Le attività STEM sono generalmente ben retribuite e si prevede che nei mercati del lavoro del futuro la loro importanza e la loro portata cresceranno. Tuttavia, i dati di LinkedIn indicano che le donne rimangono significativamente sottorappresentate nella forza lavoro STEM totale, con appena il 29,2%. Nel settore dell’intelligenza artificiale, la disponibilità di talenti è aumentata in modo esponenziale, di ben sei volte tra il 2016 e il 2022, ma la percentuale di donne che opera nell’AI oggi è di circa il 30%, appena 4 punti percentuali in più rispetto al 2016. E c’è un aspetto preoccupante: il calo nella partecipazione economica da parte del genere femminile. «Ci vorranno altri 169 anni per colmare il divario di genere economico», dichiara Baller.

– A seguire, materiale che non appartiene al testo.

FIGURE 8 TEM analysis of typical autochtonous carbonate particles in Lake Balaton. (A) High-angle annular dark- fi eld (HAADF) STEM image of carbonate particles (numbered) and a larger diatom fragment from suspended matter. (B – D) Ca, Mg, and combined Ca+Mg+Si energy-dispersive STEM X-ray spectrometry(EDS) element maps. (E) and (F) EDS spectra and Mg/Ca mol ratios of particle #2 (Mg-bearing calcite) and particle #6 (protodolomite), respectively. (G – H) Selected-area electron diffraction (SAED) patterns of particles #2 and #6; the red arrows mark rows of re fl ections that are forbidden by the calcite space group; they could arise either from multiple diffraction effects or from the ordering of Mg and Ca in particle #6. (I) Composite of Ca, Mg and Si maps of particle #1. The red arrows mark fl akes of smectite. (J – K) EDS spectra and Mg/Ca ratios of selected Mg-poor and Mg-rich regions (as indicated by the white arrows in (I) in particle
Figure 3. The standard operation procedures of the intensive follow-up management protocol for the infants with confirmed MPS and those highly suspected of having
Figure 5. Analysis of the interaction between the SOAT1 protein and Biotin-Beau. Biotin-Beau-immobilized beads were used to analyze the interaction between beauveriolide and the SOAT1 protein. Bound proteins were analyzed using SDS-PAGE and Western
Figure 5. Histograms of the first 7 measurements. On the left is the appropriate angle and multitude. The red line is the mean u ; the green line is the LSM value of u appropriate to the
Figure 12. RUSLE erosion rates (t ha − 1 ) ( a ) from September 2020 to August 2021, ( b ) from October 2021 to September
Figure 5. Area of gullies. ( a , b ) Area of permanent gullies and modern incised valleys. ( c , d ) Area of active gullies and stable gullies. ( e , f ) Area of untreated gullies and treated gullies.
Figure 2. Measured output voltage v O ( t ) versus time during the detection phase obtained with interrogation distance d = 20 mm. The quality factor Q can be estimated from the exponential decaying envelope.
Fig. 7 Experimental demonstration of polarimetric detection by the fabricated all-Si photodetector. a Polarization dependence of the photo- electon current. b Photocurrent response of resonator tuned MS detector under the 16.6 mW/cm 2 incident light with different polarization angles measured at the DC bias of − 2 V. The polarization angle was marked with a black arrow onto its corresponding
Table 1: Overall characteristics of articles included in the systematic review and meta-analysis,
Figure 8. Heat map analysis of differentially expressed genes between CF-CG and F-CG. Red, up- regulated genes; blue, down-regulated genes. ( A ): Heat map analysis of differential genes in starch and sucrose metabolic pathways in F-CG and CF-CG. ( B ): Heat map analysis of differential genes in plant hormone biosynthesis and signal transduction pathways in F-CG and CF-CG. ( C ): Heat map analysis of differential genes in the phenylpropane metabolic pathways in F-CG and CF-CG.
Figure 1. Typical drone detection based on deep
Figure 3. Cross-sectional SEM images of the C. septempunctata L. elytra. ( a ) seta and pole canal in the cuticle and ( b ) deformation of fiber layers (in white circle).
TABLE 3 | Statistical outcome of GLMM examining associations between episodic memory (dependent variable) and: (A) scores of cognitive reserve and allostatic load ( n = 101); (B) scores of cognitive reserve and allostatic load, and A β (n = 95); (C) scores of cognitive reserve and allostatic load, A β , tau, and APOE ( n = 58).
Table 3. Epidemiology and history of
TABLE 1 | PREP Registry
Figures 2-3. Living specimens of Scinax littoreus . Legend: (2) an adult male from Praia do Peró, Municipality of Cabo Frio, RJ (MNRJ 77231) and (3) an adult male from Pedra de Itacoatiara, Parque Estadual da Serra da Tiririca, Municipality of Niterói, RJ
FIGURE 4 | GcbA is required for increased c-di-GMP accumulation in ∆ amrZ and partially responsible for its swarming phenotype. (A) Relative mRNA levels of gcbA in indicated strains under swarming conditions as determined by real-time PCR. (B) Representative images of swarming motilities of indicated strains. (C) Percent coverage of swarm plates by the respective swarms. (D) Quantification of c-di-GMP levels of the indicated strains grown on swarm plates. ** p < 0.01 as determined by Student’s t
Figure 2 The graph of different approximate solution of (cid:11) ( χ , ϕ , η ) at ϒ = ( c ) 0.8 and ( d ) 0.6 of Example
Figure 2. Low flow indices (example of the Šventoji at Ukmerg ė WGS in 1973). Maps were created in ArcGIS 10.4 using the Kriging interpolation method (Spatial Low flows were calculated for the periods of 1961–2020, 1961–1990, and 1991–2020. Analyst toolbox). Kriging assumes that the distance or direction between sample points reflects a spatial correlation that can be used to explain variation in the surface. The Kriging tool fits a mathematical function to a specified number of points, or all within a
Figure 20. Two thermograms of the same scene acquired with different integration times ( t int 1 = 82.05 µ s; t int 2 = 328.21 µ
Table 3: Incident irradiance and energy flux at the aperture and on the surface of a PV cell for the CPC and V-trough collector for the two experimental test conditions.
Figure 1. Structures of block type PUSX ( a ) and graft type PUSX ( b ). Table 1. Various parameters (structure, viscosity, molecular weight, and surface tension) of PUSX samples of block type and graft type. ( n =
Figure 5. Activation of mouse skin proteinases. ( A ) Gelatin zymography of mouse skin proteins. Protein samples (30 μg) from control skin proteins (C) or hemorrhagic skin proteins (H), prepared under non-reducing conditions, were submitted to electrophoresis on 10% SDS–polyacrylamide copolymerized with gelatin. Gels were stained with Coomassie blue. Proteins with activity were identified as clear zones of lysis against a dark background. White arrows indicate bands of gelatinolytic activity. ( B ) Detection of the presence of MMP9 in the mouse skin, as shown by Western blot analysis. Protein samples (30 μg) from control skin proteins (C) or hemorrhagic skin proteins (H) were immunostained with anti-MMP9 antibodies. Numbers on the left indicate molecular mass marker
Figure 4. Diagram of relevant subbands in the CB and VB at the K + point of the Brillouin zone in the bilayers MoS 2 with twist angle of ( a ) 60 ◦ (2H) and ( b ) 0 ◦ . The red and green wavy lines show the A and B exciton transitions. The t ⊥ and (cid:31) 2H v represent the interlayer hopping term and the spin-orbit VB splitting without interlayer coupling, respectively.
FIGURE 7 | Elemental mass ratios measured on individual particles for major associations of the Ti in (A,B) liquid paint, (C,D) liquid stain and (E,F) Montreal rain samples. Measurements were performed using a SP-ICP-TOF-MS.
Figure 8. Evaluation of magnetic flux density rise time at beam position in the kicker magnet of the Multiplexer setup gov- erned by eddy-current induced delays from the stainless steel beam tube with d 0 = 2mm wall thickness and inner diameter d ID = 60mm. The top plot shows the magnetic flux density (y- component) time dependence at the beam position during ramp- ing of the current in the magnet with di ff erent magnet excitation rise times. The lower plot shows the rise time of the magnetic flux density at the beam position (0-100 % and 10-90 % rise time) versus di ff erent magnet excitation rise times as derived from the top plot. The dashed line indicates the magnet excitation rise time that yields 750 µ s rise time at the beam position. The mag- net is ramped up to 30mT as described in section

L’Italia che fine ha fatto?
In questo scenario globale, l’Italia come si posiziona? La stessa Baller ci ha detto che si trova al 79º posto nel mondo e al 30º posto (su 36 paesi) in Europa. «Ha raggiunto il 61,8% di parità nell’opportunità di partecipazione economica e ha quasi ottenuto la parità completa nell’istruzione. Inoltre, ha quasi completamente ridotto il gap per quanto riguarda il tasso di alfabetizzazione e nell’iscrizione all’istruzione primaria e terziaria. E anche per quanto riguarda le aspettative di vita in salute, il divario di genere non esiste più». Ma nonostante questi dati positivi, l’Italia è indietro in tema di autonomia politica, con un punteggio di parità del 24,1%. «Vanta solo il 32,3% e il 26,7%, rispettivamente, di parlamentari e ministri donne», commenta Baller.
Come colmare il gap
Cosa fare, dunque, per ridurre il divario? «I progetti per colmare questi gap devono essere incorporati in modo olistico nelle strategie aziendali. Le imprese di maggior successo, infatti, affrontano attivamente le lacune nella loro forza lavoro attraverso la costruzione di un gruppo di leadership femminile che passi per il mentoring, il sostegno e la formazione; garantendo assunzioni, mantenimenti e promozioni equilibrate tra i generi, offrendo maggiore flessibilità negli orari di lavoro e sostegno ai caregiver», conclude Baller, precisando che: «Le aziende lungimiranti sanno guardare oltre e integrano una prospettiva di genere nelle loro catene di approvvigionamento, nei processi di innovazione, nello sviluppo prodotti, nelle vendite e marketing».